Shortly after Danny died, one of his former NYPD colleagues, Jesse Murphy, reached out to Heather and suggested that she and Andrew join an organization called Tuesday’s Children. Since Danny was a first responder at ground zero, Murphy said, the group could really help them.

Tuesday’s Children is a nonprofit based in Manhasset, founded after 9/11 with the purpose of providing a lifetime of healing for families that have been forever changed by terrorism, military conflict or mass violence. It offers family and adult programs, career resources, community service and youth mentoring.

“They do a mentoring program, and we thought a mentoring program would be great for Andrew,” Heather said. “And honestly, through all of our loss, Tuesday’s Children has been the one constant in our lives since we lost Danny.”

The first event the Wards did with the organization was a virtual 5K walk, in 2020. They walked through Long Beach with friends from Tuesday’s Children who walked in other towns. The Wards have been hosted at Citi Field on Father’s Day, and have rung the bell at the Nasdaq MarketSite in Times Square. Andrew has also gotten to know a mentor named Jim, whom he met through Tuesday’s Children.

“Jim’s just a guy from Long Island,” Heather said. “He’s got a great sense of humor, and he really knows how to work with and really relates to Andrew. He lost his brother in the towers that day. Andrew was at tricky age when it happened — he was 11. It was tricky; he didn’t want to do things. But when Jim calls, it’s not a fight.”

Danny and Andrew were extremely close, and had a special bond. When his father died, Andrew was devastated, his mother said. He didn’t talk much, and seldom smiled. Now, thanks to Jim and Tuesday’s Children, Andrew laughs again.

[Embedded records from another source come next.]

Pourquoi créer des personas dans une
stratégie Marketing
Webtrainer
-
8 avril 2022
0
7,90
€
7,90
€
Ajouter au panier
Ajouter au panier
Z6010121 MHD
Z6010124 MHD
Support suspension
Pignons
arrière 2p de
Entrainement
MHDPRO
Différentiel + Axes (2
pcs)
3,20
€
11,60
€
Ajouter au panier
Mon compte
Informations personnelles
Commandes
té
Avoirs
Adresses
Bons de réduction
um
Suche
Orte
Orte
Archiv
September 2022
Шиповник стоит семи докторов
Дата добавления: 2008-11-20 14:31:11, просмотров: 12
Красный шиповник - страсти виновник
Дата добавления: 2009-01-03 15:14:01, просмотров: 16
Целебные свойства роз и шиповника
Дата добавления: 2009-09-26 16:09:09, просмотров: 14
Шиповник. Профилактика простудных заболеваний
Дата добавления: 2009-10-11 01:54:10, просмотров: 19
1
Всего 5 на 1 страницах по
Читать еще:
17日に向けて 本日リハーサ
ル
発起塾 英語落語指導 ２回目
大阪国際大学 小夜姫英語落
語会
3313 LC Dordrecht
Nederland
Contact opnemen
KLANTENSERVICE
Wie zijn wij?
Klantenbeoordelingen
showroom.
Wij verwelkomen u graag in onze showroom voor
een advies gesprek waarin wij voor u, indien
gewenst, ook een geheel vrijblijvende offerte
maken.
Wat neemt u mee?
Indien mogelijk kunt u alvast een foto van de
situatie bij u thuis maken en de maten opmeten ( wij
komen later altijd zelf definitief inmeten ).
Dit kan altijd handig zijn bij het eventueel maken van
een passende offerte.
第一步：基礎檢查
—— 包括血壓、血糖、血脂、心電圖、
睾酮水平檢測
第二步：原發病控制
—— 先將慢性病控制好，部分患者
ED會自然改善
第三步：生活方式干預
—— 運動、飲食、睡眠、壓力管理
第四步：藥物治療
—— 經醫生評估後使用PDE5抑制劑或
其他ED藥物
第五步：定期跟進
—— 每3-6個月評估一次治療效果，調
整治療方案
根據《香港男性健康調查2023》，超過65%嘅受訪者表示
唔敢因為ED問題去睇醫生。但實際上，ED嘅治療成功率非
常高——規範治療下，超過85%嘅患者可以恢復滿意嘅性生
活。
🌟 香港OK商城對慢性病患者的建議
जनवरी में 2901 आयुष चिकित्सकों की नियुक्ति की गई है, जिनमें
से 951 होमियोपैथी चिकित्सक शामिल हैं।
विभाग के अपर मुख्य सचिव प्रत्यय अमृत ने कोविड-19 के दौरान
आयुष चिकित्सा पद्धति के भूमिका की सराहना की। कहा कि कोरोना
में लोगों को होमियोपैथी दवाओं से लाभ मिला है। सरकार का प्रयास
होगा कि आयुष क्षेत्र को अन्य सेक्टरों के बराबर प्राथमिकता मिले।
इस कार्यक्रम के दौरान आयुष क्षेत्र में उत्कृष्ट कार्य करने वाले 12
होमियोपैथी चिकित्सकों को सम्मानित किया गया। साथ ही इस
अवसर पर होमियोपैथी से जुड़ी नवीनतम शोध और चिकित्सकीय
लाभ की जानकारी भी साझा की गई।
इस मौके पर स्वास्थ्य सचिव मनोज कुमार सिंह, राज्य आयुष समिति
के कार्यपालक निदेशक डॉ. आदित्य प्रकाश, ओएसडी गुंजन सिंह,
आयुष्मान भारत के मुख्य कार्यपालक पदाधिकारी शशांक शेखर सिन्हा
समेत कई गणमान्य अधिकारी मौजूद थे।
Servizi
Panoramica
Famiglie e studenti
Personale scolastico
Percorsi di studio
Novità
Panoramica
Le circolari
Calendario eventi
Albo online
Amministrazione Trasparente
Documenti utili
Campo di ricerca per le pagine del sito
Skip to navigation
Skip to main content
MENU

They meet once or twice a month, and spend four to six hours together. They chat, and build flower boxes and birdhouses for Heather. She now has two huge flowerboxes.

If it weren’t for Tuesday’s Children, “I don’t think he’d be recovered as well,” Heather said. “For a boy to lose his dad, it’s just not a good thing. Having Jim twice a month, just to come and hang out with him, it’s a blessing. I don’t think that Andrew would be thriving as well as he is without them, and that’s the honest truth.”